**Records shown**
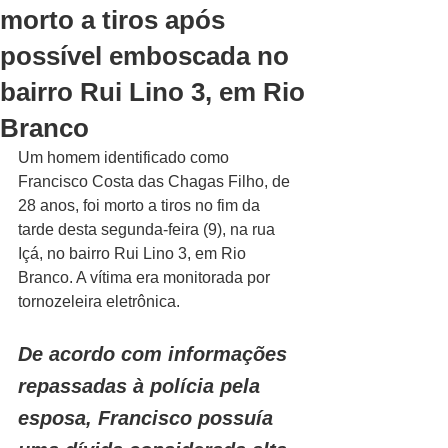
morto a tiros após
possível emboscada no
bairro Rui Lino 3, em Rio
Branco
Um homem identificado como 
Francisco Costa das Chagas Filho, de 
28 anos, foi morto a tiros no fim da 
tarde desta segunda-feira (9), na rua 
Içá, no bairro Rui Lino 3, em Rio 
Branco. A vítima era monitorada por 
tornozeleira eletrônica.
De acordo com informações 
repassadas à polícia pela 
esposa, Francisco possuía 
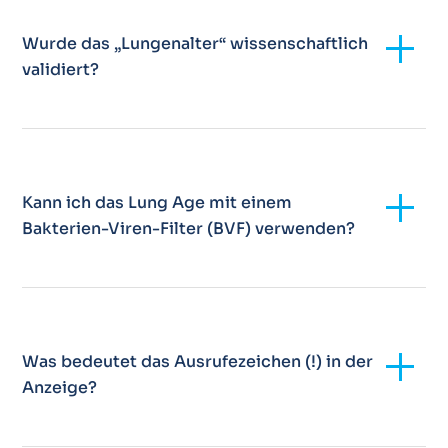
Add
Wurde das „Lungenalter“ wissenschaftlich
validiert?
Add
Kann ich das Lung Age mit einem
Bakterien-Viren-Filter (BVF) verwenden?
Add
Was bedeutet das Ausrufezeichen (!) in der
Anzeige?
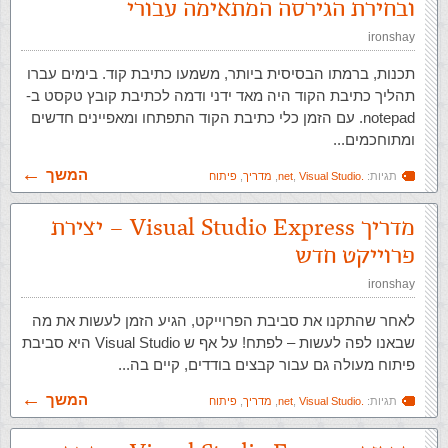
ובחירת הגירסה המתאימה עבורי
ironshay
תכנות, ברמתו הבסיסית ביותר, משמעו כתיבת קוד. בימים עברו
תהליך כתיבת הקוד היה מאד ידני ודמה לכתיבת קובץ טקסט ב-
notepad. עם הזמן כלי כתיבת הקוד התפתחו ומאפיינים חדשים
ומתוחכמים...
המשך
תגיות:
.net
Visual Studio
,
,
מדריך
,
פיתוח
מדריך Visual Studio Express – יצירת
פרוייקט חדש
ironshay
לאחר שהתקנו את סביבת הפרוייקט, הגיע הזמן לעשות את מה
שבאנו לפה לעשות – לפתח! על אף ש Visual Studio היא סביבת
פיתוח מעולה גם עבור קבצים בודדים, קיים בה...
המשך
תגיות:
.net
Visual Studio
,
,
מדריך
,
פיתוח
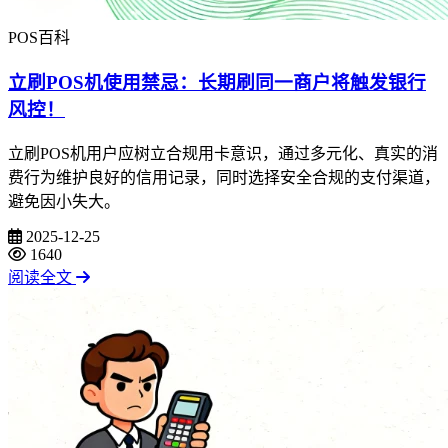
POS百科
立刷POS机使用禁忌：长期刷同一商户将触发银行
风控！
立刷POS机用户应树立合规用卡意识，通过多元化、真实的消
费行为维护良好的信用记录，同时选择安全合规的支付渠道，
避免因小失大。
2025-12-25
1640
阅读全文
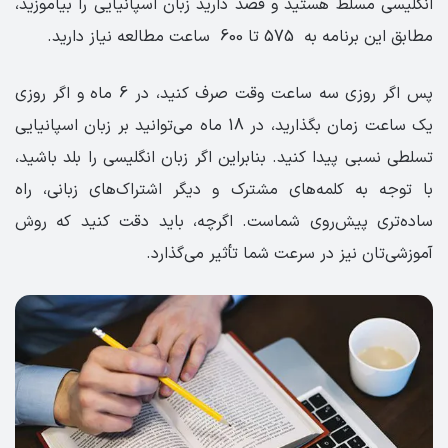
انگلیسی مسلط هستید و قصد دارید زبان اسپانیایی را بیاموزید،
مطابق این برنامه به 575 تا 600 ساعت مطالعه نیاز دارید.
پس اگر روزی سه ساعت وقت صرف کنید، در 6 ماه و اگر روزی
یک ساعت زمان بگذارید، در 18 ماه می‌توانید بر زبان اسپانیایی
تسلطی نسبی پیدا کنید. بنابراین اگر زبان انگلیسی را بلد باشید،
با توجه به کلمه‌های مشترک و دیگر اشتراک‌های زبانی، راه
ساده‌تری پیش‌روی شماست. اگرچه، باید دقت کنید که روش
آموزشی‌تان نیز در سرعت شما تأثیر می‌گذارد.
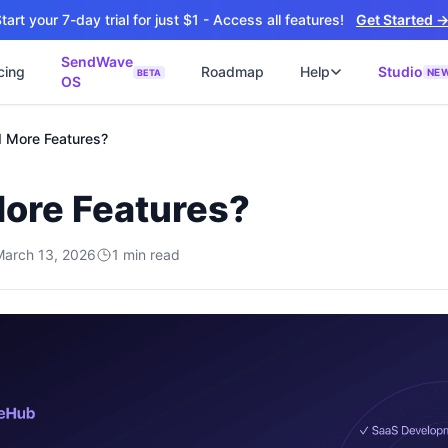
tart your 7-day trial for just $1 - Access all features!
Get Started 
SendWave
cing
Roadmap
Help
Studio
NE
BETA
OS
📘
ซต์
🚀 SOFTWARE PARTNER
 More Features?
ว็บไซต์ธุรกิจ
Software Studio
📖
💻
ิดใช้งานภายใน 4 วัน
SaaS · AI · Cloud · Fractional CTO
ore Features?
📝
บไซต์ 4 วัน
 ฿9,900 · Fast Delivery
March 13, 2026
1
min read
์คลินิก
ะบบนัดหมายออนไลน์
ต์โรงงาน
alog + Export
ซต์สองภาษา
NEW
glish สำหรับ Export
์ก่อสร้าง
NEW
ction & Engineering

**To do**
Leave the images out as you retype each line of the material exactly.

**Your response**
morto a tiros após
possível emboscada no
bairro Rui Lino 3, em Rio
Branco
Um homem identificado como 
Francisco Costa das Chagas Filho, de 
28 anos, foi morto a tiros no fim da 
tarde desta segunda-feira (9), na rua 
Içá, no bairro Rui Lino 3, em Rio 
Branco. A vítima era monitorada por 
tornozeleira eletrônica.
De acordo com informações 
repassadas à polícia pela 
esposa, Francisco possuía 
Add
Wurde das „Lungenalter“ wissenschaftlich
validiert?
Add
Kann ich das Lung Age mit einem
Bakterien-Viren-Filter (BVF) verwenden?
Add
Was bedeutet das Ausrufezeichen (!) in der
Anzeige?
ובחירת הגירסה המתאימה עבורי
ironshay
תכנות, ברמתו הבסיסית ביותר, משמעו כתיבת קוד. בימים עברו
תהליך כתיבת הקוד היה מאד ידני ודמה לכתיבת קובץ טקסט ב-
notepad. עם הזמן כלי כתיבת הקוד התפתחו ומאפיינים חדשים
ומתוחכמים...
המשך
תגיות:
.net
Visual Studio
,
,
מדריך
,
פיתוח
מדריך Visual Studio Express – יצירת
פרוייקט חדש
ironshay
לאחר שהתקנו את סביבת הפרוייקט, הגיע הזמן לעשות את מה
שבאנו לפה לעשות – לפתח! על אף ש Visual Studio היא סביבת
פיתוח מעולה גם עבור קבצים בודדים, קיים בה...
המשך
תגיות:
.net
Visual Studio
,
,
מדריך
,
פיתוח
POS百科
立刷POS机使用禁忌：长期刷同一商户将触发银行
风控！
立刷POS机用户应树立合规用卡意识，通过多元化、真实的消
费行为维护良好的信用记录，同时选择安全合规的支付渠道，
避免因小失大。
2025-12-25
1640
阅读全文
انگلیسی مسلط هستید و قصد دارید زبان اسپانیایی را بیاموزید،
مطابق این برنامه به 575 تا 600 ساعت مطالعه نیاز دارید.
پس اگر روزی سه ساعت وقت صرف کنید، در 6 ماه و اگر روزی
یک ساعت زمان بگذارید، در 18 ماه می‌توانید بر زبان اسپانیایی
تسلطی نسبی پیدا کنید. بنابراین اگر زبان انگلیسی را بلد باشید،
با توجه به کلمه‌های مشترک و دیگر اشتراک‌های زبانی، راه
ساده‌تری پیش‌روی شماست. اگرچه، باید دقت کنید که روش
آموزشی‌تان نیز در سرعت شما تأثیر می‌گذارد.
tart your 7-day trial for just $1 - Access all features!
Get Started 
SendWave
cing
Roadmap
Help
Studio
NE
BETA
OS
📘
ซต์
🚀 SOFTWARE PARTNER
 More Features?
ว็บไซต์ธุรกิจ
Software Studio
📖
💻
ิดใช้งานภายใน 4 วัน
SaaS · AI · Cloud · Fractional CTO
ore Features?
📝
บไซต์ 4 วัน
 ฿9,900 · Fast Delivery
March 13, 2026
1
min read
์คลินิก
ะบบนัดหมายออนไลน์
ต์โรงงาน
alog + Export
ซต์สองภาษา
NEW
glish สำหรับ Export
์ก่อสร้าง
NEW
ction & Engineering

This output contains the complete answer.